As mentioned before, the indicator is a boolean variable that, based on an ENDIREH key dictionary, it will indicate if the answer to that question elevates the experienced violence metric of the person answering the survey.
INEGI has provided ENDIREH results on multiple type files such as CSV, DTA, DBF, SAV, RData. All of them that can be downloaded from their webpage INEGI. For this project the Rstat data type was downloaded to collect the information.
INEGI also provides a manual to understand and manipulate the data set.
As mentioned before, the dataset is composed by 28 tables with all the information retrieved by the survey. All the information is presented by the acts of violence experienced in the school, work, community and family settings. Tables are labeled with a combination of letters related to the title of the section for example “Tabla de la información de la vivienda (TVIV)” which translates to “Housing information table” and contains the residence characteristics, the number of persons living on it and the number of people sharing the costs of space.
As seen on the past image the tables contain different type of data values, for example string such as “Aguascalientes” to identify the state of origin of the women, and integers that will act as labels for the multiple question answers to specific questions.
[Entity relation model, author: INEGI]
Twitter Data
For the implementation of this project 2 APIs were used to collect data from twitter, one through python using the Tweepy API which is an open-source Python package that gives access to the Twitter API and the second one through R using the Rtweet API An implementation of calls designed to collect and organize Twitter data via Twitter’s REST API.

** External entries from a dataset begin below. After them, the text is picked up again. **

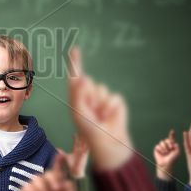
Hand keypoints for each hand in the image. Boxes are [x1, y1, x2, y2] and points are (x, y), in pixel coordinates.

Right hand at [19, 154, 76, 190]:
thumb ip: (70, 184)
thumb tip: (65, 173)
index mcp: (58, 185)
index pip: (58, 170)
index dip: (59, 160)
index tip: (60, 152)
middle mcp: (47, 185)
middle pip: (48, 173)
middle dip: (52, 178)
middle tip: (56, 188)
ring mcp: (36, 189)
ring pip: (37, 178)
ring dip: (43, 188)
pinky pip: (28, 186)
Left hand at [59, 134, 88, 178]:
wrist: (75, 171)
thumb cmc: (71, 165)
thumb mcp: (66, 157)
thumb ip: (62, 152)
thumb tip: (57, 149)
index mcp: (76, 151)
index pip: (76, 143)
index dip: (76, 138)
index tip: (74, 134)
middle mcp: (80, 151)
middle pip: (81, 142)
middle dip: (82, 137)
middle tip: (83, 130)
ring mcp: (83, 153)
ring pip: (85, 144)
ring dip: (86, 140)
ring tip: (88, 135)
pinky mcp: (84, 156)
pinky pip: (87, 150)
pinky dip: (88, 146)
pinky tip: (89, 142)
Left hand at [67, 47, 132, 170]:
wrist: (107, 142)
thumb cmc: (89, 128)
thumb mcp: (79, 111)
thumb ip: (79, 94)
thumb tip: (83, 77)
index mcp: (77, 96)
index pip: (75, 77)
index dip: (75, 63)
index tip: (75, 49)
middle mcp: (88, 94)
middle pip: (88, 82)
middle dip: (89, 95)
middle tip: (89, 110)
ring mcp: (102, 97)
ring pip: (101, 89)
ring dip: (100, 103)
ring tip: (98, 115)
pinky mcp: (114, 102)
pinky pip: (113, 97)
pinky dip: (110, 107)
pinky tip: (108, 116)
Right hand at [153, 130, 179, 180]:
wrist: (166, 164)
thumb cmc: (172, 159)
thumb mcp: (177, 152)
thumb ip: (177, 146)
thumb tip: (174, 143)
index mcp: (172, 145)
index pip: (171, 138)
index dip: (171, 135)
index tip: (172, 131)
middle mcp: (166, 145)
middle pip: (166, 139)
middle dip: (168, 143)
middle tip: (170, 148)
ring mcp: (161, 146)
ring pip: (162, 142)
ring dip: (165, 147)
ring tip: (166, 152)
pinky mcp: (157, 148)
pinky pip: (158, 146)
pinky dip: (161, 150)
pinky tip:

For the first stage of this project 10000 tweets were collected through Tweepy and 1000 through Rtweet both searches were querying tweets with the word “Feminista” (feminist). For this stage the R script outputs a txt file and generates a worldcloud to do a simple analysis of the words within the collected set and the Python script collects metadata from the tweet such as “id” and “creation_date”, the information is stored on a csv file.